[Work instruction]:
In the online voting passage, turn the paragraph beginning "In 2014, an independent team" into a short bulleted list that keeps its main facts.
(Given passage)
The United States has attempted online voting before. In 2000, Arizona used it in the Democratic primary through the private website election.com. And while the stakes were relatively low (the amount of people voting in the primary was far below that of the general election), the system was still under heavy coercion from outside forces. “There was definitely an external attack on that system,” Jefferson says. This year, Utah gave it a whirl during the Republican primary, and while the effectiveness of that trial is still being weighed, the system involved a 30-digit PIN number that many voters did not receive in time to vote.
Yet the country of Estonia has somehow, supposedly, already figured it out. The small country has been offering its 1.3 million citizens the ability to vote on the Internet since 2005; more than 30 percent of the country’s votes are cast online. How can a relatively small country with a gross domestic product one-fifth the size of the state of California do something America can’t? Because the Estonian system isn’t that great.
In 2014, an independent team from Michigan took a look at the Estonian voting procedures and found plenty of issues. The system uses home computers that are trusted not to be infected by malware. Vote counting is done on servers, hidden away from outside scrutiny, unlike the physical counting of ballots. “There are protections in place to make sure the servers aren’t compromised,” says J. Alex Halderman, an assistant professor of computer science and engineering at the University of Michigan who worked on the report. “But if they are, they can output any vote totals they want.”
(End Given passage)
(Provided information)
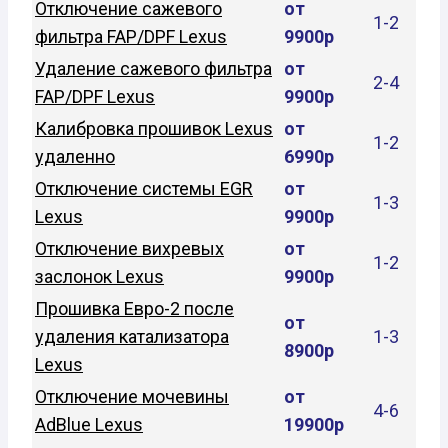
Отключение сажевого
от
1-2
фильтра FAP/DPF Lexus
9900р
Удаление сажевого фильтра
от
2-4
FAP/DPF Lexus
9900р
Калибровка прошивок Lexus
от
1-2
удаленно
6990р
Отключение системы EGR
от
1-3
Lexus
9900р
Отключение вихревых
от
1-2
заслонок Lexus
9900р
Прошивка Евро-2 после
от
удаления катализатора
1-3
8900р
Lexus
Отключение мочевины
от
4-6
AdBlue Lexus
19900р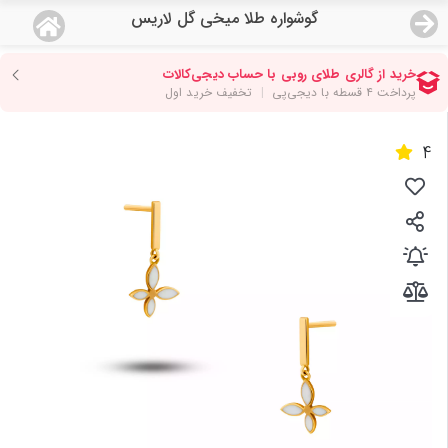
گوشواره طلا میخی گل لاریس
منو
18,933,000
قیمت هرگرم طلای 18 عیار:
تومان
صفحه اصلی
4
دسته بندی محصولات
نمایندگی ها
مجله روبی
درباره ما
اعطای نمایندگی
تماس با ما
(End Provided information)
[Result of the task]:
- In 2014, an independent team from Michigan examined Estonia's voting procedures and found many issues.
- The system trusts voters' home computers to be free of malware.
- Votes are counted on servers hidden from outside scrutiny, unlike the physical counting of ballots.
- J. Alex Halderman, a University of Michigan assistant professor of computer science and engineering who worked on the report, says protections exist to keep the servers from being compromised. If they are compromised, they can output any vote totals.